Ensure that measure_cold::run_warmup instantiates blocking kernel

Because warm-up runs are executed without use of blocking kernel,
the blocking kernel was not jitted until actual measurements were
collected. The module loading cost incurred during the first run
shows as elevated CPU time noise value for the first measurement
as noted in https://github.com/NVIDIA/nvbench/pull/339

This PR adds `this->block_stream(); this->unblock_stream();` prior
to executing warm-up loop with use of blocking kernel disabled.

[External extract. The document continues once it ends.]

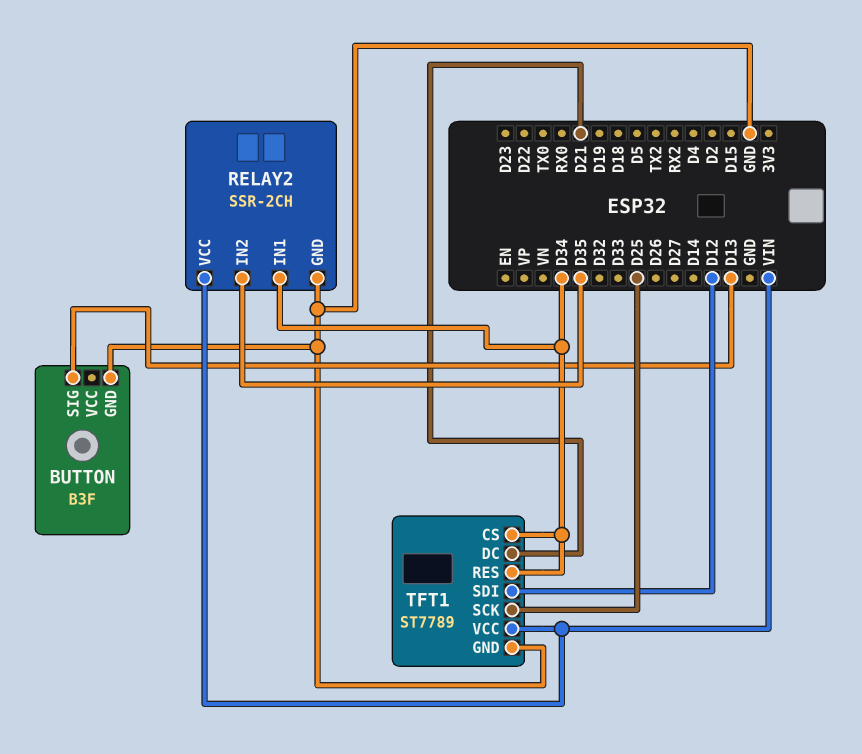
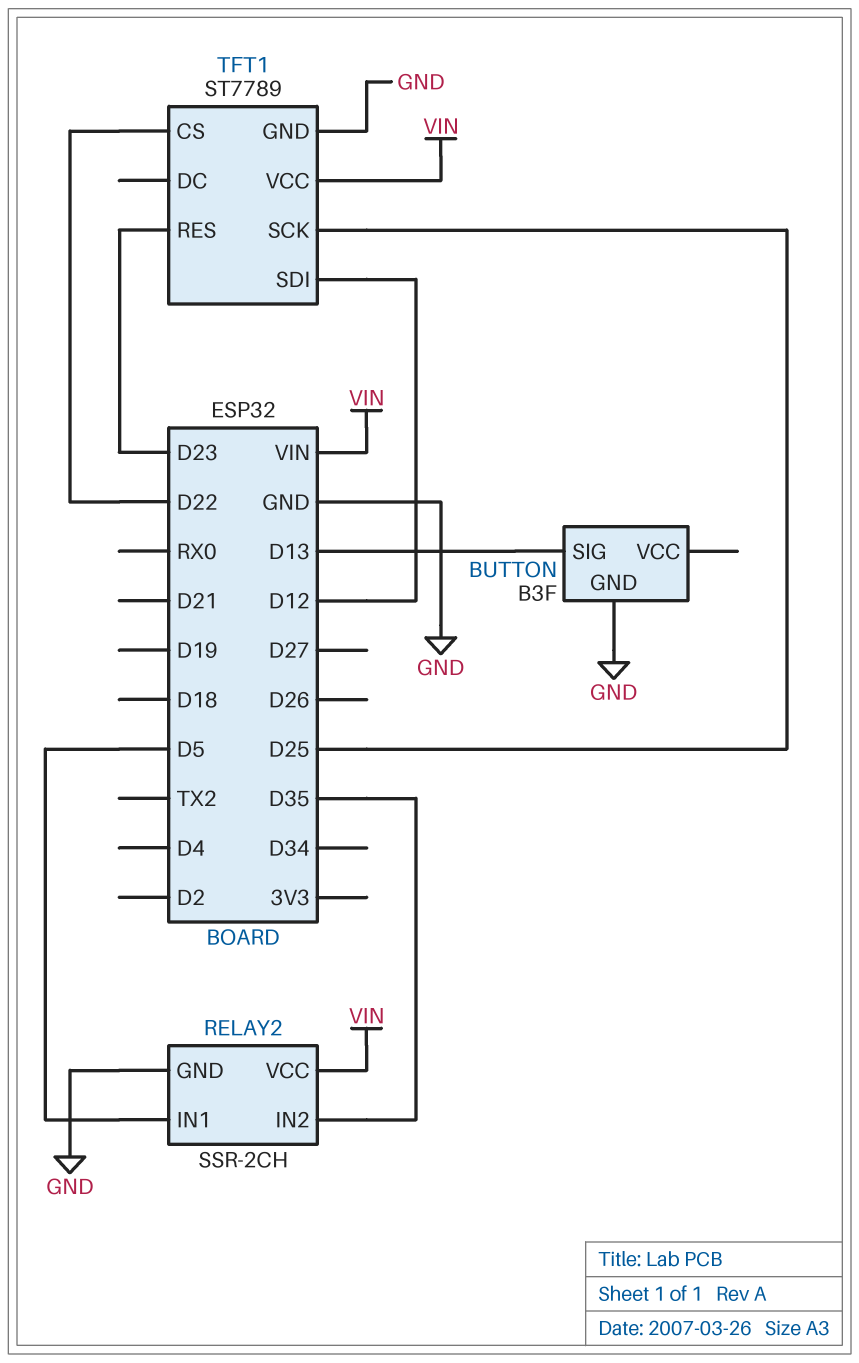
RELAY2 pin IN1: D34 -> D5
TFT1 pin CS: D34 -> D22
TFT1 pin DC: D21 -> none
TFT1 pin RES: D34 -> D23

This ensures that blocking kernel is instantiated during the warm-up,
but it no other kernel is launched between its launch and stream sync
thus avoiding deadlocking.
This commit is contained in:
Oleksandr Pavlyk
2026-04-30 13:32:02 -05:00
parent 318d409701
commit 84af4ea455

View File

@@ -249,6 +249,11 @@ private:
return;
}
// Ensure blocking kernel is loaded during the warmup
// Ref: https://github.com/NVIDIA/nvbench/issues/339
this->block_stream();
this->unblock_stream();
// disable use of blocking kernel for warm-up run
// see https://github.com/NVIDIA/nvbench/issues/240
constexpr bool disable_blocking_kernel = true;